* Задание *
Продолжите фрагмент о ЛЕФе и Родченко, начав сразу после его последнего предложения.

Вот как писал об этом помянутый Виктор Перцов в программной статье первого номера «Нового ЛЕФа» (1927) «График современного ЛЕФа»:
Это было серьезно. Нужно отказаться от советской трактовки ЛЕФа как некоего левого загиба, мешавшего гениальному поэту Маяковскому, чуть ли не как варианта РАППа. В ЛЕФе была масса талантливых людей, – даже Перцов, в дальнейшем заслуживший худую славу, звучал там совсем неплохо. ЛЕФ был очень стильным явлением, и в этом смысле высококультурным. Он являл некую эстетическую истину большевизма. Вернее так сказать: в лефовских теориях обнажалась общая основа как авангардистской эстетики, так и самого большевизма – утопическая их основа. Поэтому и старались лефы уничтожить искусство как некое автономное эстетическое начало. Вот почему считалось в ЛЕФе, что поэма Маяковского «Про это» – ошибка. Он и сам готов был так считать. Отсюда – уход Маяковского в газету и в рекламу. Это ни в коем случае не было халтурой. Маяковский создал жанр боевой газетной стихопублицистики, и о ней нельзя судить по старым эстетическим критериям, как это делает хотя бы и Пастернак во второй автобиографии, где он говорит, что поздний Маяковский – это не существующий Маяковский. Просто (а вернее сказать, совсем не просто) новый жанр, созданный Маяковским, выродился, а потом и умер вместе с умиранием коммунистического мифа, он кончился вместе с утопией. Это был сверхэстетический сюжет, в случае Маяковского обернувшийся личной трагедией. Газетные стихи Маяковского существуют исключительно в контексте газеты как нового квазиэстетического жанра, их, строго говоря, нельзя включать в книги. Книга преодолевалась эстетически; вот так же Родченко преодолевал живопись в фотомонтажах и рекламных плакатах на тексты того же Маяковского. И нужно было побывать на выставке в нью-йоркском музее, чтобы понять, какое значительное это было явление и какое – что бы ни думали об этом сами лефы – красивое.
Рекламный плакат, выпущенный Музеем современного искусства к выставке Родченко, воспроизводит один из его фотомонтажей – портрет Брика. Казалось бы, портрет как портрет, фотография как фотография. Но нет: в правой линзе очков Брика отражается слово ЛЕФ, и кроме этого слова на линзе, за линзой ничего и нет: глаза нет. Левый глаз, однако, существует и глядит на нас – печальный еврейский глаз. Конечно, это не портрет, это манифест, и недаром нью-йоркский музей выбрал для репрезентации Родченко именно эту работу.

* Строки набора данных *
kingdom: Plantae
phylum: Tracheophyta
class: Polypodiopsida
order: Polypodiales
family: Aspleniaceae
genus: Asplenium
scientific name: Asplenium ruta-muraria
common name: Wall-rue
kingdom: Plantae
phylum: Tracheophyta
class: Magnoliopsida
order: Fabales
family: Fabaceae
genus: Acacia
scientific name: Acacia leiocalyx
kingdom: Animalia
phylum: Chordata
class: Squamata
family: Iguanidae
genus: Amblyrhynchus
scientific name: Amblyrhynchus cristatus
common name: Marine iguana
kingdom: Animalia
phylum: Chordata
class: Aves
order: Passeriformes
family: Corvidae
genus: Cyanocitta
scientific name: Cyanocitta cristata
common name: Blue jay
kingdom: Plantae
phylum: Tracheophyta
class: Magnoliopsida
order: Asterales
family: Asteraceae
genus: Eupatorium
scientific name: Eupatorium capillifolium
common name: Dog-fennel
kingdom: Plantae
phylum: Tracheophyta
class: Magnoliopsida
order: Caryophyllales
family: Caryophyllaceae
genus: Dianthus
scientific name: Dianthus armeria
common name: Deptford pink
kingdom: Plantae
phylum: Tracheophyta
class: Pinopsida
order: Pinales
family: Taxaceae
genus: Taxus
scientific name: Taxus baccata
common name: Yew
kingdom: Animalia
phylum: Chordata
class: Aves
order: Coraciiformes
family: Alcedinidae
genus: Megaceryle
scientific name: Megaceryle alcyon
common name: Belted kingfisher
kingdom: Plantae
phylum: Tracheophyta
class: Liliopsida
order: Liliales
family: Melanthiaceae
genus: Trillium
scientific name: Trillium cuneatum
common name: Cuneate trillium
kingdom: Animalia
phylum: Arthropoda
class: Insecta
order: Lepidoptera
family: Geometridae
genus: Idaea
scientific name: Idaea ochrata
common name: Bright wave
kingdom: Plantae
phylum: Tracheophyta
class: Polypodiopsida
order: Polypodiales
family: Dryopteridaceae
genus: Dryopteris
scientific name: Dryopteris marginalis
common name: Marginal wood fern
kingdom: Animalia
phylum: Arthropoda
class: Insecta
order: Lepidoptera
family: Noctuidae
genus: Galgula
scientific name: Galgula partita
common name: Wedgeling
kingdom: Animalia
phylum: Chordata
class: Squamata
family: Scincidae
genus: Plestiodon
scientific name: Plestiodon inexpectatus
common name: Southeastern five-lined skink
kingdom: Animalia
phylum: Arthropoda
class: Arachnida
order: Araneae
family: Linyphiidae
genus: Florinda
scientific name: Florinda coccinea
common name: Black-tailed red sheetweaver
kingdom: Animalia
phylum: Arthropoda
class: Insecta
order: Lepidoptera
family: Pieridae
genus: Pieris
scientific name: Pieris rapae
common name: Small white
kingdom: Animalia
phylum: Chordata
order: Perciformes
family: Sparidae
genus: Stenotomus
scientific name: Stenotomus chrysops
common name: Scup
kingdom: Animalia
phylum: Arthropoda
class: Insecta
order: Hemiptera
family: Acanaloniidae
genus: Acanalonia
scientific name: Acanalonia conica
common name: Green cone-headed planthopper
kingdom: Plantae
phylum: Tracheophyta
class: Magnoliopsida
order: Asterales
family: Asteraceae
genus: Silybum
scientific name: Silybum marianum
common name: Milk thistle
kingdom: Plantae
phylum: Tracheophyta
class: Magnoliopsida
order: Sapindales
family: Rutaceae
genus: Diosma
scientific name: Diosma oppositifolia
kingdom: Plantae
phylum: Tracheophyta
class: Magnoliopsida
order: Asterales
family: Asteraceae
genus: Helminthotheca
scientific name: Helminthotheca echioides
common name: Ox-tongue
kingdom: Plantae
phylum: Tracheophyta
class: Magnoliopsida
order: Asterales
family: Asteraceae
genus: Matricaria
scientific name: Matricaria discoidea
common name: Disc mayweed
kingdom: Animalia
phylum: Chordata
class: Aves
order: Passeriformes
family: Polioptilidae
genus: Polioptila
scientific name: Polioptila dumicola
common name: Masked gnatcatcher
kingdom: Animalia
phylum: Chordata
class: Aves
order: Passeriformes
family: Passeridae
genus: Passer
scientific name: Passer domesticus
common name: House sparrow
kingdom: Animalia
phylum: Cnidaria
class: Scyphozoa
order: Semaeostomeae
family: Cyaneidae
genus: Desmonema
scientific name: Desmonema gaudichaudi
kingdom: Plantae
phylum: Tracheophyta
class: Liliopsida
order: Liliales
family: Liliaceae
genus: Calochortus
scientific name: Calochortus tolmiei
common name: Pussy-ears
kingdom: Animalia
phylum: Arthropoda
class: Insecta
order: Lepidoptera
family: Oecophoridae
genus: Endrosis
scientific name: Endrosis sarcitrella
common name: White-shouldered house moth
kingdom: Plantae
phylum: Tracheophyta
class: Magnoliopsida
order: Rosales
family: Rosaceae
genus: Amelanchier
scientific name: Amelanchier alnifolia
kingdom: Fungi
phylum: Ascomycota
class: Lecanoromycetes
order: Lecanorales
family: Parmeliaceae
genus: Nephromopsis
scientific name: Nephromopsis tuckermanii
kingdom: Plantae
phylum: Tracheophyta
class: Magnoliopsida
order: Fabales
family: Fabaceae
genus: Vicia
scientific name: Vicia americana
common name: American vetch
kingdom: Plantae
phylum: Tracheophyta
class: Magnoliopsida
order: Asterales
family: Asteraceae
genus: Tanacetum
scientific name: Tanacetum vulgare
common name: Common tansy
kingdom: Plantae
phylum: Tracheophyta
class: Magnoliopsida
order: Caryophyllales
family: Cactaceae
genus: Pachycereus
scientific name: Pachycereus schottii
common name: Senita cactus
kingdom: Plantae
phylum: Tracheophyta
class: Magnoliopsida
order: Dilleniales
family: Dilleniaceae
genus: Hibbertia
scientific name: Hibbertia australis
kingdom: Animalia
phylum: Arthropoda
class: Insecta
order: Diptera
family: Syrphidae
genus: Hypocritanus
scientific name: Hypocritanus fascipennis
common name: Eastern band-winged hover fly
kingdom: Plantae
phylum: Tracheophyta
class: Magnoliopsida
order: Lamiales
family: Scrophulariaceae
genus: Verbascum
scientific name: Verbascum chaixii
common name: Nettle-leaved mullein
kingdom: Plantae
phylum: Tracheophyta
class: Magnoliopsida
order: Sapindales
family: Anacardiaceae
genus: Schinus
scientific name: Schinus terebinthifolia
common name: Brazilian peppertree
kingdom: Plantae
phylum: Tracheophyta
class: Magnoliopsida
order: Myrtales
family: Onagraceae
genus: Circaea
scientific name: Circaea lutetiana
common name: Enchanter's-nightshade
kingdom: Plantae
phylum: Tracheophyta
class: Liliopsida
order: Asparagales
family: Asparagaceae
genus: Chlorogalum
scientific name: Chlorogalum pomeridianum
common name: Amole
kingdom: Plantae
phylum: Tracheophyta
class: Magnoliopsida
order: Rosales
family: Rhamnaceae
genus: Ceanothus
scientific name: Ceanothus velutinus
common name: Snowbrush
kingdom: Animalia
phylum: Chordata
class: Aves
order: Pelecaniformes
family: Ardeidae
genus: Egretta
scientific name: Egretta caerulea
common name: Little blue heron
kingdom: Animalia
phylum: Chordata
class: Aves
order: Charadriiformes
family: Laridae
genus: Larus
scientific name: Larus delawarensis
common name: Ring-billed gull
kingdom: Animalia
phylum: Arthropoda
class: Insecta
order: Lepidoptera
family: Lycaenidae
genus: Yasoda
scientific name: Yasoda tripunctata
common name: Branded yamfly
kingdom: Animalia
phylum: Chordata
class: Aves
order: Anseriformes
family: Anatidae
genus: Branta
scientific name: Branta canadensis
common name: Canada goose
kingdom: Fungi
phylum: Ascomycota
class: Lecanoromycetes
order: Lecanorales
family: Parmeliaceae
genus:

* Правильный ответ *
Что здесь репрезентируется? Одно из важнейших положений лефовской теории – о необходимости покончить со старой эстетикой, с эстетикой вообще, с традиционным искусством, бывшим, например, в прозе опытом описания человеческой психологии. Психологии не надо, не надо углубляться в душевные глубины, никому ныне не интересные, надо ориентироваться на факт во всей его внешней, бьющей в глаза голизне. У Маяковского было словечко «психоложество», по аналогии со скотоложеством, для обозначения этого эстетического старья. Родченковский портрет Брика убивает эту психологию, бывшую отнюдь не лишней в старой портретной живописи. Убирая один глаз, подменяя его лозунгом, вывеской авангардной школы, Родченко, так сказать, элиминирует Бриково еврейство, глядящее из другого глаза: еврейство как символическое обозначение всяческой древности, ветхости, вечности; второй глаз оставлен для того, чтобы все это ощущалось, этот контраст создает сюжет. «Старое и новое», ЛЕФ как проект, Брик как проект. В жертву проекту приносилось все историческое, почвенное, вековое, считавшееся по определению реакционным, отжившим, мешающим новому. Это и было революцией, и революция была радикальной – по крайней мере в воображении лефов. И то, что эта элиминация, это убийство всего бывшего было одновременно самоубийством, – этого еще не понимали. Это начали понимать, когда Маяковский самоубился: гениальный жест, жест поэта, самой поэзии, таким образом отвоевавшей свои права (хрестоматийное Цветаевой: жил как человек, умер как поэт).
В этом выбрасывании бытия на поверхность можно и нужно усмотреть метафорику смерти, как она сказалась, например, в принципах конструктивистской архитектуры, выносящей наружу, обнажающей внутреннюю, несущую конструкцию сооружения и отбрасывающей все покровы, любой декор, понимаемые отныне как архитектурное излишество. В теле обнажался скелет – и подносился как истина тела. Но скелет – это образ смерти. Убрать из жизни лишнее – значит убрать самую жизнь. При всей божественности бытийного дизайна, жизнь жива yеконструктивными излишками, не костями, а жиром, так сказать.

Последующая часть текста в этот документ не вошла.